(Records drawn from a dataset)
^^^^^^^^

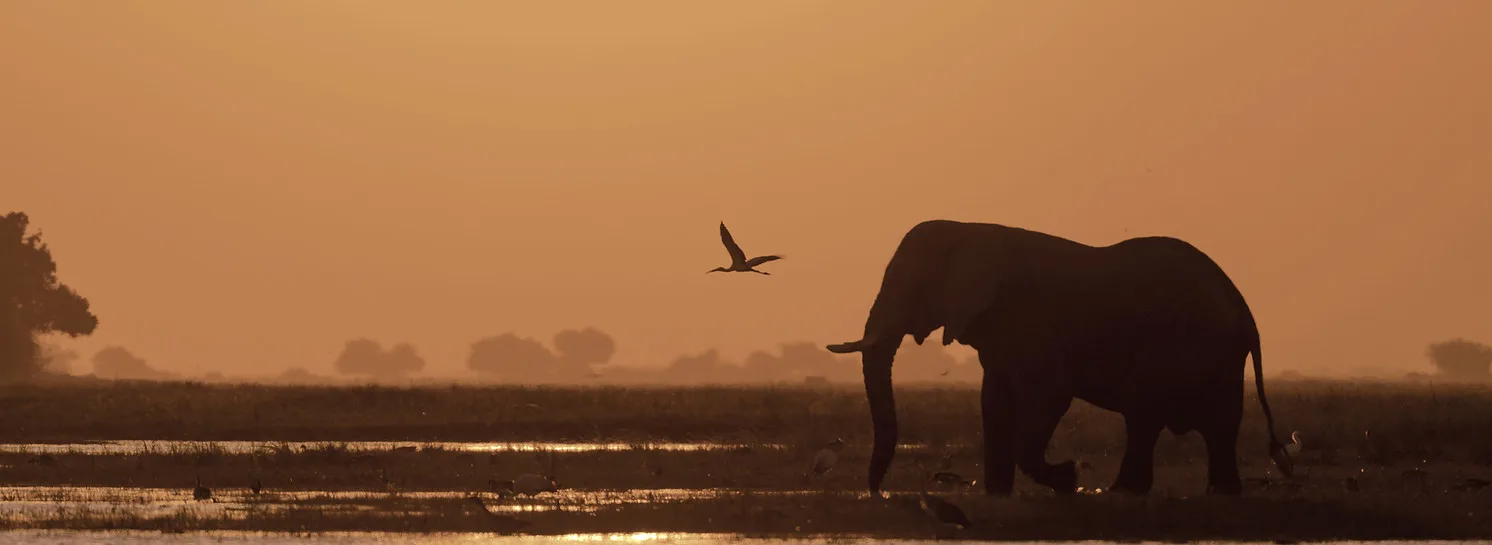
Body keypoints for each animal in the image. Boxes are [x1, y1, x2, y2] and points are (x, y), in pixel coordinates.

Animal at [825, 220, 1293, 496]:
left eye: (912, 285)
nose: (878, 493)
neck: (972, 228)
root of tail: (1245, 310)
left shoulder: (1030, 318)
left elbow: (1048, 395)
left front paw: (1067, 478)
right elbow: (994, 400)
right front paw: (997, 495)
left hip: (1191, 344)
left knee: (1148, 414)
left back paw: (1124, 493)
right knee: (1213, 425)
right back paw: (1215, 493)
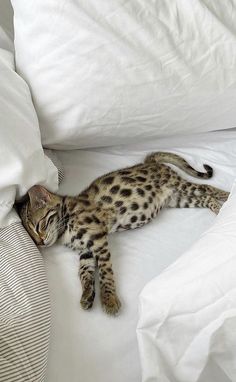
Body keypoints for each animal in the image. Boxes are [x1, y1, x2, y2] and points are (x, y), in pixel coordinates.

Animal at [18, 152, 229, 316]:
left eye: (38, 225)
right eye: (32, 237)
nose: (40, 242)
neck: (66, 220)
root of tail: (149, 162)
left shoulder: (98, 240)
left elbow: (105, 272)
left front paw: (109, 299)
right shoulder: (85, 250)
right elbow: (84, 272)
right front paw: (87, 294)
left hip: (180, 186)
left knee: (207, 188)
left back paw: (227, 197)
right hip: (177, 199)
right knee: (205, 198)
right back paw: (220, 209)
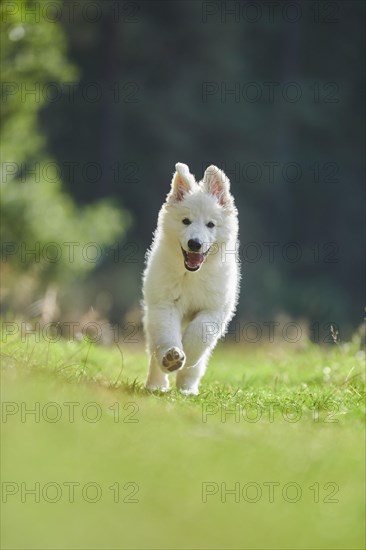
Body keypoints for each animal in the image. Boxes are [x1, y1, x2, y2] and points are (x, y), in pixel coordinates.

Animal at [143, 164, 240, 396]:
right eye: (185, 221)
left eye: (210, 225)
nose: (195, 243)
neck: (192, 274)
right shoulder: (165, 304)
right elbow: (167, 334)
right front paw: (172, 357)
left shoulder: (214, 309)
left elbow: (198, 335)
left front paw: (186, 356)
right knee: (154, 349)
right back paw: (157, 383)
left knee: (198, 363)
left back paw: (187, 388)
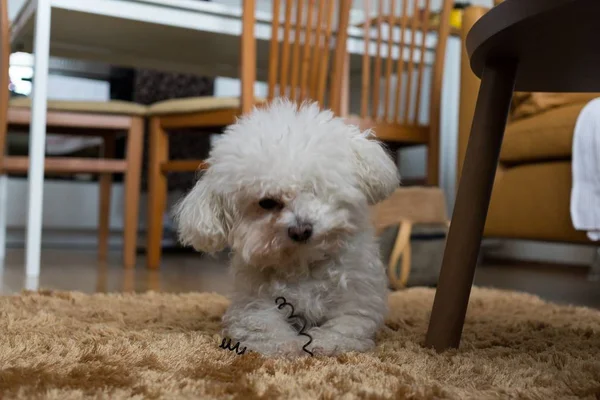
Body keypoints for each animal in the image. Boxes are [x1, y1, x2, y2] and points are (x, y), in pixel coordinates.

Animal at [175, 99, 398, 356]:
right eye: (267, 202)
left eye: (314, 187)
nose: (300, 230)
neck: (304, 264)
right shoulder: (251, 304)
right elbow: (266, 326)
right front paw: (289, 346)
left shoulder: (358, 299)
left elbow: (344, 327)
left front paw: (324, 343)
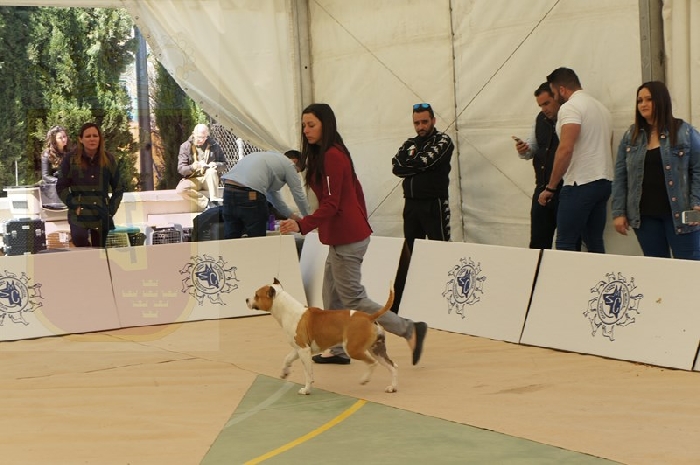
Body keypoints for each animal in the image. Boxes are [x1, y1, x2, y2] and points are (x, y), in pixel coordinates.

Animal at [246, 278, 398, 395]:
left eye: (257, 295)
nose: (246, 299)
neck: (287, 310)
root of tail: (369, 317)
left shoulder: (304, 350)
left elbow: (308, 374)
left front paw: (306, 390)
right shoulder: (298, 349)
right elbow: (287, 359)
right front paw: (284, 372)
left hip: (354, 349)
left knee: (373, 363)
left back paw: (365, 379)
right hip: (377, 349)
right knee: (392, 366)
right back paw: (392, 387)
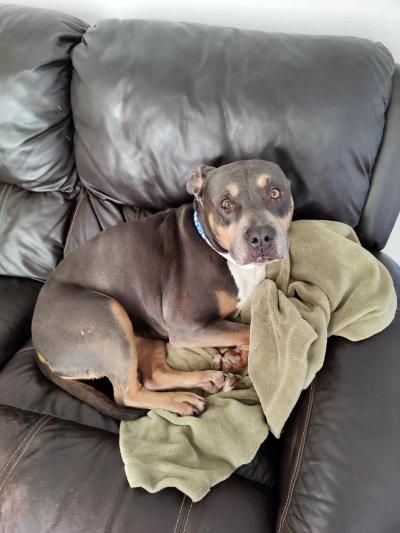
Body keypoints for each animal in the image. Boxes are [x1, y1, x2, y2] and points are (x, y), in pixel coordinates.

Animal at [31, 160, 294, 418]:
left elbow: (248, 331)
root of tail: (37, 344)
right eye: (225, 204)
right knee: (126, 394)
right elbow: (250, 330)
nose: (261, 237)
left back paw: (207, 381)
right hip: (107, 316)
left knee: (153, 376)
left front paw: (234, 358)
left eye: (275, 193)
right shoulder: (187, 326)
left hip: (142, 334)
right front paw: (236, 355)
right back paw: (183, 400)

^^^^^^^^

- Problem description: Please show the lines in the entries above that hold the string "shoulder".

- Solution below:
left shoulder: (1030, 318)
left shoulder: (98, 240)
right shoulder: (85, 250)
right shoulder: (165, 304)
left shoulder: (214, 309)
right shoulder: (251, 304)
left shoulder: (358, 299)
left shoulder: (304, 350)
right shoulder: (298, 349)
right shoulder: (187, 326)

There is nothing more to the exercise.